Growing the front-end professional community in Lithuania
Devbridge, a digital product and technology consultancy, has long since prioritized the initiative of establishing a free Sourcery Academy for Front-End programmers. The team is incredibly proud of the graduates' first achievements. Sourcery Academy invites those seeking a career change and open to trying their hand at IT.
Senior programmer Gediminas Stanaitis has been leading the Sourcery Academy for Front-End since returning from the US to work in Kaunas a decade ago. He is convinced that our country has the right environment to grow the IT professional community and find a job that is meaningful for everyone and would also be fun.
When Devbridge started in Chicago more than 13 years ago, you were the only Front-End programmer there at the time.
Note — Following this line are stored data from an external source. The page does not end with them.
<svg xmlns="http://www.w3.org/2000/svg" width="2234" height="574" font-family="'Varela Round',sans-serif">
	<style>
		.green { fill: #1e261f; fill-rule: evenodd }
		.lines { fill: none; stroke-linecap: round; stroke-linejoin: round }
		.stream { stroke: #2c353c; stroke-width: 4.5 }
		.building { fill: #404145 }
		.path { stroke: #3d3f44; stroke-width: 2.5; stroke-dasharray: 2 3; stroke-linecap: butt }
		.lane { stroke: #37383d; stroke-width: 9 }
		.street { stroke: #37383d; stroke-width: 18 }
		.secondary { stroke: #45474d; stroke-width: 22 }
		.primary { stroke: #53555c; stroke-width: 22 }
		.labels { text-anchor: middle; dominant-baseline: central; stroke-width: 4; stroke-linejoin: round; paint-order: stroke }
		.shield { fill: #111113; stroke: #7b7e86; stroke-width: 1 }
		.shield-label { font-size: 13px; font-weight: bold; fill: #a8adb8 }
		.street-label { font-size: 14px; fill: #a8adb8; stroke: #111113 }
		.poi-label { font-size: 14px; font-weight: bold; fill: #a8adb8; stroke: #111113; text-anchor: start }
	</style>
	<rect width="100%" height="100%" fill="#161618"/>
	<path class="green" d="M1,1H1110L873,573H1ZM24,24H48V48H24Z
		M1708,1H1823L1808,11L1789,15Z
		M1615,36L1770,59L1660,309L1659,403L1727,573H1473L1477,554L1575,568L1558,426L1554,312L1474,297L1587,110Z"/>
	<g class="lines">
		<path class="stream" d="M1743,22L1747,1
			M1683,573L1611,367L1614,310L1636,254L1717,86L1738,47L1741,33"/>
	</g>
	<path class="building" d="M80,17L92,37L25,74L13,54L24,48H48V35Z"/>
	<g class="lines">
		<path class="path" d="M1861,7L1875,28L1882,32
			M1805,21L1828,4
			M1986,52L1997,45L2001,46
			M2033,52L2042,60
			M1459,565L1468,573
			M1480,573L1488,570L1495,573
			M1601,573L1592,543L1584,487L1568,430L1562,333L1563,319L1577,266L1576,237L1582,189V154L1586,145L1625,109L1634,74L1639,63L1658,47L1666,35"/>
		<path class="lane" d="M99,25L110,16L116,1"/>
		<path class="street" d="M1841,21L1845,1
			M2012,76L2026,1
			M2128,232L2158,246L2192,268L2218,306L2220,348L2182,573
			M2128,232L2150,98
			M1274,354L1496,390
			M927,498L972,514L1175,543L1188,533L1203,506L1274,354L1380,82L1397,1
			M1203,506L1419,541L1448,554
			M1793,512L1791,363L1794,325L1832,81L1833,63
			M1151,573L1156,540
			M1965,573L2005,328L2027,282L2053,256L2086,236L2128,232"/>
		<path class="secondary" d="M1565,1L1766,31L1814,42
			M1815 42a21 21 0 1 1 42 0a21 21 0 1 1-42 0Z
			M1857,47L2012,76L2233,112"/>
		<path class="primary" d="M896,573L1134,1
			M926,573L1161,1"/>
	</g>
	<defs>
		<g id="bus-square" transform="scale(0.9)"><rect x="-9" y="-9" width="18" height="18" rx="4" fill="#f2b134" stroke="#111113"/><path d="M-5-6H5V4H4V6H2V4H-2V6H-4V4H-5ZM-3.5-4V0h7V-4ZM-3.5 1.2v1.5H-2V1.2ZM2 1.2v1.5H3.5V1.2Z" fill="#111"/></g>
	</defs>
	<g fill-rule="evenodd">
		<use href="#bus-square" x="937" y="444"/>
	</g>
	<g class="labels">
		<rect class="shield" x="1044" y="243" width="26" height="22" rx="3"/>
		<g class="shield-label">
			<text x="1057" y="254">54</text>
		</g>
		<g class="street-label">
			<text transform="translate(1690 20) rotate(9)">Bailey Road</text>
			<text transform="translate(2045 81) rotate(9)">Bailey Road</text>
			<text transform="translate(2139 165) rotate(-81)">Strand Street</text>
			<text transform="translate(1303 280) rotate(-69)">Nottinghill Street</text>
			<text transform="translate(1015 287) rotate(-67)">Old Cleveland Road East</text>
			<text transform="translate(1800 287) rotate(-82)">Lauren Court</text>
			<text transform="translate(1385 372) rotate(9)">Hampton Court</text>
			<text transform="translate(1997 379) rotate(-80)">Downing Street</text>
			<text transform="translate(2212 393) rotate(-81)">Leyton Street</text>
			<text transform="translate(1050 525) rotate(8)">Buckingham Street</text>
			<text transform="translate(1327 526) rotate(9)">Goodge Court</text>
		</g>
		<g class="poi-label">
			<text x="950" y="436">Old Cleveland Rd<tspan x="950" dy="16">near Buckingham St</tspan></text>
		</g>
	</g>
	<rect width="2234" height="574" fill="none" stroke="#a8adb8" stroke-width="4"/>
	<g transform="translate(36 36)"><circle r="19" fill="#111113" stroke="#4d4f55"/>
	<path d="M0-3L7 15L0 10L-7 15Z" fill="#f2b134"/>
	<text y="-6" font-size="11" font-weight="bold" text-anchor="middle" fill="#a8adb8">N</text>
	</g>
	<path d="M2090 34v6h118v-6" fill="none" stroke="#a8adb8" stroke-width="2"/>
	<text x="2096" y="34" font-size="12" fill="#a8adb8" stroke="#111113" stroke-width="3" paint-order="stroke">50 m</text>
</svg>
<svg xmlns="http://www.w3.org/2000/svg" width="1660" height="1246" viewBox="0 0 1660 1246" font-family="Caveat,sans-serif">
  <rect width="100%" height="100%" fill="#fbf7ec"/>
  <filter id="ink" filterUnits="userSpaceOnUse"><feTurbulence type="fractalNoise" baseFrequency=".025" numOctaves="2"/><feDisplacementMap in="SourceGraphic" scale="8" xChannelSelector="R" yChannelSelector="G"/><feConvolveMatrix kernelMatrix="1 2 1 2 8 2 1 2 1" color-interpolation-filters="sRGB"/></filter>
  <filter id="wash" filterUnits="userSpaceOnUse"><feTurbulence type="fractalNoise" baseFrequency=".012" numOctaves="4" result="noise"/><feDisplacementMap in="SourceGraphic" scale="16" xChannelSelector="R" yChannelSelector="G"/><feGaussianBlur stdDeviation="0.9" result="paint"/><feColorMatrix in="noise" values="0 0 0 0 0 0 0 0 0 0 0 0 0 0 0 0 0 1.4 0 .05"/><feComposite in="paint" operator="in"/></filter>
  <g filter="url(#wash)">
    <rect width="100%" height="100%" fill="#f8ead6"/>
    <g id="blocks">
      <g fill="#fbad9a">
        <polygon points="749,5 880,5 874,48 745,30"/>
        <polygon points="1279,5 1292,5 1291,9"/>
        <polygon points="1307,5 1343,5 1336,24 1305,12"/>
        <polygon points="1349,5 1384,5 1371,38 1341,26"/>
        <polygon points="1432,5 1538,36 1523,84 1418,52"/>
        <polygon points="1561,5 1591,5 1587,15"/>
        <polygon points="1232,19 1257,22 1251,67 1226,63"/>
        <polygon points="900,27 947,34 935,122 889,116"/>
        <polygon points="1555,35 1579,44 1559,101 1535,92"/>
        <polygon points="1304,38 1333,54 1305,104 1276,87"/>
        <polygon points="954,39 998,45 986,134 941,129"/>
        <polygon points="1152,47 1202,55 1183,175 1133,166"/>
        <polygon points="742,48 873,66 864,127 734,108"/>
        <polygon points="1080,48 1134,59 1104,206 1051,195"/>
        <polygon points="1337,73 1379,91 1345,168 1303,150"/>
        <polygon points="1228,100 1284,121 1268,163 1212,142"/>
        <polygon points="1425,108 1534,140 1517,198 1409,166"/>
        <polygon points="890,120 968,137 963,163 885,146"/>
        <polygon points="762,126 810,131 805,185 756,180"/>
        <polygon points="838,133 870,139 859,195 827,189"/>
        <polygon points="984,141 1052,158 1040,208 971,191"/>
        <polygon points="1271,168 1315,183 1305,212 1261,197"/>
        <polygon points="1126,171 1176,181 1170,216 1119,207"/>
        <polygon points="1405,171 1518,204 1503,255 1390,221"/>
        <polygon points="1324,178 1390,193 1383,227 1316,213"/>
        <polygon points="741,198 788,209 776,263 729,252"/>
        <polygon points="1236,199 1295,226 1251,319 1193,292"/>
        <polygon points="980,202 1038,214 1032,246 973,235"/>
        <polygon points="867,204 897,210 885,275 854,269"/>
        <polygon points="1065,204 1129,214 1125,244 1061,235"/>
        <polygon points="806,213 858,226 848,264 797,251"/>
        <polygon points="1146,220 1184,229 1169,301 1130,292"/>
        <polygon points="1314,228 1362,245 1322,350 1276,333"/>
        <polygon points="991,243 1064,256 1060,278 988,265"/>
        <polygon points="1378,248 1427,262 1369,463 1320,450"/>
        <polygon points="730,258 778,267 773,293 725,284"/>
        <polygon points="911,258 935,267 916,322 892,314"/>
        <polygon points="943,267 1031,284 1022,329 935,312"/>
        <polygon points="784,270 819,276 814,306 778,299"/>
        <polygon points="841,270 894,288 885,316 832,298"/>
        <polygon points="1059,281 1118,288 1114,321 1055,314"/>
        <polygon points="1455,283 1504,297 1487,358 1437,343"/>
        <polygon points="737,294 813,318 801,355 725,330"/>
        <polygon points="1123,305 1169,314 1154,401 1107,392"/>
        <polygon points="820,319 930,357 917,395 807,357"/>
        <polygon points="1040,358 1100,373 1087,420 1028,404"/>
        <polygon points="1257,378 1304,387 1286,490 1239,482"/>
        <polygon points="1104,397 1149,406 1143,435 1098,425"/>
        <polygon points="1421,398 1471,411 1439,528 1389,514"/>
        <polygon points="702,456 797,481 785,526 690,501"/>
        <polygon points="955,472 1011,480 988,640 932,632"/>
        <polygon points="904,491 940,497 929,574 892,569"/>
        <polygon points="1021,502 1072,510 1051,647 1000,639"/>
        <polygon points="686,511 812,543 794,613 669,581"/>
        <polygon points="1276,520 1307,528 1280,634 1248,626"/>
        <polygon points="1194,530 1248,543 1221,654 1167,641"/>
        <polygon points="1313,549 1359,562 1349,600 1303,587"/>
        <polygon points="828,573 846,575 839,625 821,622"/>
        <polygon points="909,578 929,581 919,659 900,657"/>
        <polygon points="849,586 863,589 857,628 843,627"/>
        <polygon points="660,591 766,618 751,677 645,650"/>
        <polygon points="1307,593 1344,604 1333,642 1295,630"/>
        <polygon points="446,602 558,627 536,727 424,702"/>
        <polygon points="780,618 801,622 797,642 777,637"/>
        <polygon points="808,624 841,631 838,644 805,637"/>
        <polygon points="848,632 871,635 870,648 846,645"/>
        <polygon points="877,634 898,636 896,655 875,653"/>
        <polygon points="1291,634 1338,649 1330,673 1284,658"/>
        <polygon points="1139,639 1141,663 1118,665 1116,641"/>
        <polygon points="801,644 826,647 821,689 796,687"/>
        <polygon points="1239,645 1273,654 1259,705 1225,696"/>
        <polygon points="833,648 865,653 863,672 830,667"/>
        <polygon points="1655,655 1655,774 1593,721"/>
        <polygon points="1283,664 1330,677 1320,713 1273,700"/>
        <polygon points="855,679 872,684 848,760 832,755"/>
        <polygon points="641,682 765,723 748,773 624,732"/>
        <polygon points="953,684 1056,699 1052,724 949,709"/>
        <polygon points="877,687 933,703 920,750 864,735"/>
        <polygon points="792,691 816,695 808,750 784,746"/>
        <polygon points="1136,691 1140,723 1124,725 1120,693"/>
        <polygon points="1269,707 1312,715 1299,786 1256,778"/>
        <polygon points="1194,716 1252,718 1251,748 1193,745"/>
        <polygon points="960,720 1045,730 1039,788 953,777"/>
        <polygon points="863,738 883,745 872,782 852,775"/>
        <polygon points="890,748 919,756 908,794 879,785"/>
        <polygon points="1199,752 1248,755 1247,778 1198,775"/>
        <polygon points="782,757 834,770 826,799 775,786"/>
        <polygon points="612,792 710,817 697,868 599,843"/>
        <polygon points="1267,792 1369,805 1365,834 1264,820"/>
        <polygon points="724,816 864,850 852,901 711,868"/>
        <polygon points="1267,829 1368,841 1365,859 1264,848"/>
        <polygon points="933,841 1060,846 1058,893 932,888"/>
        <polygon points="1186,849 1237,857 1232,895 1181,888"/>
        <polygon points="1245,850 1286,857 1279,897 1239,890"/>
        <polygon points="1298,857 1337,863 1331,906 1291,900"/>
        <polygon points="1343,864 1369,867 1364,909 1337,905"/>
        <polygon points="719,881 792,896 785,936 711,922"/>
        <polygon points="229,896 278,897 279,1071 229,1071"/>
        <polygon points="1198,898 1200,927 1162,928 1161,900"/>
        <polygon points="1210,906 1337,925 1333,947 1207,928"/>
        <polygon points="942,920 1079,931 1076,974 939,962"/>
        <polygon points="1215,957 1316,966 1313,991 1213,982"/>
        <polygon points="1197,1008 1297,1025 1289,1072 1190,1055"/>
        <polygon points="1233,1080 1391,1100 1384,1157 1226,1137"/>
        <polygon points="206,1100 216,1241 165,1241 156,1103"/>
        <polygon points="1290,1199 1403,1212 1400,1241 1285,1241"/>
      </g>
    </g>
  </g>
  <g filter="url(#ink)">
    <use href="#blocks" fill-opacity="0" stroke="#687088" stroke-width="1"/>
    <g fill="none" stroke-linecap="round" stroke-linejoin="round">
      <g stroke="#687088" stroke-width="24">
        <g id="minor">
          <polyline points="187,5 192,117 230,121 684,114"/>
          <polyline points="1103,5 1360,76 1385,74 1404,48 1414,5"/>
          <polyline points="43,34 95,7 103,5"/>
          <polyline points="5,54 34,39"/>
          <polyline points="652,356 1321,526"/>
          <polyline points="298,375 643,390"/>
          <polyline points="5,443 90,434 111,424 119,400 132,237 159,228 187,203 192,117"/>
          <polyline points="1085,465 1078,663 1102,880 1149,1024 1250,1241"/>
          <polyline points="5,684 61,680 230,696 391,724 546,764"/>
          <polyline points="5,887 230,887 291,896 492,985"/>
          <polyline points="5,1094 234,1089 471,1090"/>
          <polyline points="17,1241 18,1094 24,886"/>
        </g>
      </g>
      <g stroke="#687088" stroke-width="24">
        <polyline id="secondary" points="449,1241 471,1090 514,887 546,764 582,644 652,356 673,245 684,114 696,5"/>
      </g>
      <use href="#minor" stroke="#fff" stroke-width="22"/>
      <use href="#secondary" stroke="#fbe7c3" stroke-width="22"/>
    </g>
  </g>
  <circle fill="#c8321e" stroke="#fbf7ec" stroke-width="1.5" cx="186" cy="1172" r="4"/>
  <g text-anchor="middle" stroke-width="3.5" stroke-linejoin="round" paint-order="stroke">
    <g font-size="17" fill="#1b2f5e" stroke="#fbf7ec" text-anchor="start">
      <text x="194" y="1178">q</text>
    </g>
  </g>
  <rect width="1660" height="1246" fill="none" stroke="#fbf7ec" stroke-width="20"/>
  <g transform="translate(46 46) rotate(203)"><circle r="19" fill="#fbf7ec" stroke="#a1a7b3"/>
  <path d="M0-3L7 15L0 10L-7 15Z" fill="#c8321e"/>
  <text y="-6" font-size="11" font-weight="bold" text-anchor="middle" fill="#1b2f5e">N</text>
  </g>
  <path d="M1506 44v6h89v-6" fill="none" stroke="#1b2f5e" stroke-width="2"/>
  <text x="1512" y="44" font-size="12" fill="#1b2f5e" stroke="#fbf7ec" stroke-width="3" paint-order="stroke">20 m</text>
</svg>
What was your job like in the US?
I have been with Devbridge for over 12 years. When I joined, the company was still very small, and I was the only Front-End programmer. At the time, the most memorable thing working at Devbridge was perhaps the sense of community. The team was very small back then; we were all motivated by the idea and will to prove to everyone that we could do more and better. We were all very happy and proud of each other's achievements, regardless of the project size or work complexity. When I returned to Lithuania, I wasn't disappointed either. Chicago brings back fond memories and will probably always be my second home. I started my family, and my children were born there. It's where I found that real vocation, turning to IT.
When you returned to Lithuania, you brought together the Front-End community and made a significant contribution to establishing the Sourcery Academy for Front-End. How did the idea for a like-minded group and academy come about?
When I returned to Lithuania ten years ago, I saw many curious people who wanted to improve. They wanted to contribute to young people's development and educate young programmers who joined the academy. Over time, as more and more Front-End programmers joined our company, there was a need to introduce certain rules and standards. Thus the Front-End group was born in the company. We currently have more than 40 dedicated Front-End programmers in charge of the UI / UX part of the project.
We founded the academy because we wanted to share our experiences. Each year, we carefully review the academy program with the whole team, ensuring students know everything we do. During the studies, we try to convey to the participants all the good practices and show the work culture and the principles that we follow every day.
What motivates you the most working with Sourcery Academy students for almost a decade?
Each year, I am amazed at the dedication and willingness of students to attend the academy. It fascinates me and motivates me to continue my academic activities. It is very nice to see that students value the academy and take their studies seriously and responsibly. We adjust the program every year; during the academy, we try to convey the principles of our work and adapt to modern trends.
Within the community, we focus on knowledge sharing and the uptake of new technologies. We organize internal training, have weekly meetings, share our experience, and discuss the latest technologies and trends. These things help grow an even larger community of Front-End programmers, both inside and outside the organization. And for us, the best results are when alumni build successful careers within our company and outside it.
What qualities and skills do you think are needed to start a career in IT?
Technology is changing very fast these days. To stay in the market, you need to update your knowledge constantly. Therefore, a good professional can quickly adapt to the environment and take on new technologies. And for beginners, perhaps the most important thing is curiosity and a desire to do something meaningful. Many IT professionals wish to make an idea functional and attractive to the user, and the greatest compliment is when aesthetics are combined with a technological solution.
Many Front-End programmers come from a completely different field than IT. When one is determined to change professions, what qualities are needed to establish oneself in the Front-End field?
Front-End technologies are easier to understand as they do not require complex work environments. Maybe that is why beginners choose them more often. After gaining practice, one can easily move on to other areas and continue to improve. At the academy, we teach students the basics of Front-End technology. We pay a lot of attention to visual solutions because a good Front-End programmer has to focus on detail and know user interfaces and behaviors.
Today, IT specialists receive many job offers enticed by a proposal to change the organization and the nature of work. What has motivated you to work in the same company for so many years?
I am appreciative and glad that I had and still have the opportunity to watch the company's growth and transformation and further myself as a specialist. From a team of like-minded people, Devbridge has managed to grow into a world-class IT company with more than 600 employees over a number of years. It is gratifying that the values created at the beginning of the company have remained unchanged and that we all actively adhere to them, but we also live them. These values can inspire new people entering the IT field.